4. Optional: deeper integrity checks (advanced)

IDTrack exposes a developer-focused test harness called TrackTests.

If you are a power user and want extra confidence, you can build the graph in test mode and run invariants. These tests can be slow on large graphs.

 
# Example: build TrackTests for human and run one invariant
# (This is optional; skip if you just want to use IDTrack.)

organism, latest_release = api.resolve_organism('human')
api.build_graph(organism_name=organism, snapshot_release=latest_release, return_test=True, calculate_caches=False)
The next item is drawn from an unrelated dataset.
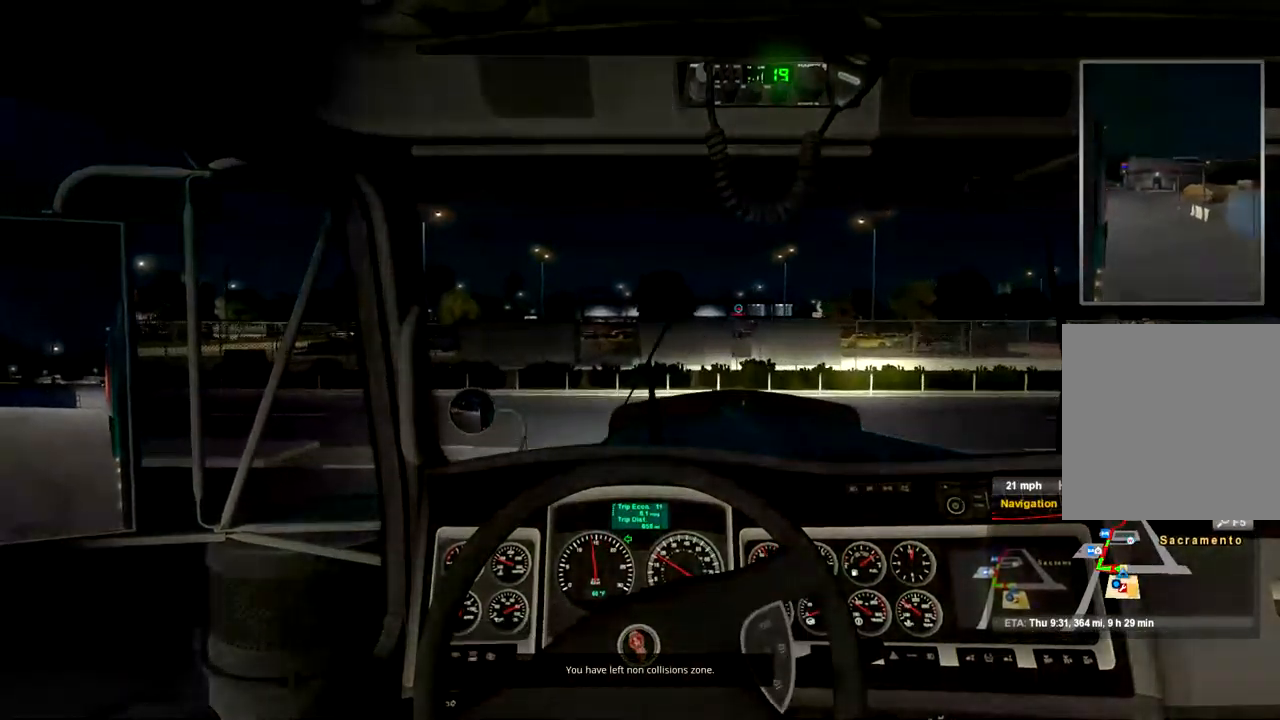
{"dt_ms": 967, "buttons": ["R2"], "left_stick": "down-left", "right_stick": "center", "events": [[201, "left_stick", "down-left"]]}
tests = api.track  # TrackTests instance
# A relatively small check compared to full history stress-tests:
tests.is_base_is_range_correct(verbose=False)

5. If something fails

Common failure modes and fixes:

  1. Missing YAML (mouse/pig): run 02_prepare_new_external_yaml.ipynb and create the _modified.yml.

  2. Permission errors: change IDTRACK_LOCAL_REPO to a writable path.

  3. Network / MySQL issues: REST/FTP access is required; direct MySQL access is optional (IDTrack falls back to HTTPS/FTP dumps).

  4. Disk full: graphs can be large; move your local repository to a larger disk.